### WHAT IS BEING ASKED
Leaving out the images, transcribe every record below exactly.

### RECORD EXTRACTS

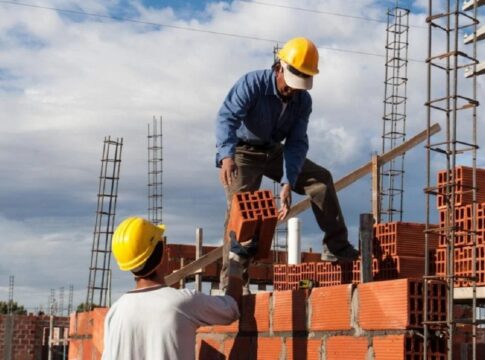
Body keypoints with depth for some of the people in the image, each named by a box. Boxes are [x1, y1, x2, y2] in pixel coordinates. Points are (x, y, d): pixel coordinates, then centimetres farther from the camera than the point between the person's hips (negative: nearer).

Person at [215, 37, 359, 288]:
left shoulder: (303, 100, -9)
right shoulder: (253, 84, -24)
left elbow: (296, 143, -13)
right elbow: (227, 117, -37)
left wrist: (287, 183, -27)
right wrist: (227, 156, -56)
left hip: (273, 151, 6)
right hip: (242, 152, -5)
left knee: (321, 178, -3)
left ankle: (336, 248, 1)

### RESPONSE
Body keypoints with depth for some of the people in the image, each named by a box. Boxes are [x1, y1, x2, y2] in pixel coordinates. Points are (x, y, d): pixel coordinates, then centimetres farther from the camera than the point between the person's hips (negative: nearer).

Person at [215, 37, 359, 288]:
left shoulder: (303, 100, -9)
right shoulder: (253, 84, -24)
left elbow: (296, 143, -13)
right elbow: (227, 117, -37)
left wrist: (287, 183, -27)
right wrist: (227, 156, -56)
left hip: (273, 151, 6)
right hip: (242, 152, -5)
left knee: (321, 178, -3)
left ankle: (336, 248, 1)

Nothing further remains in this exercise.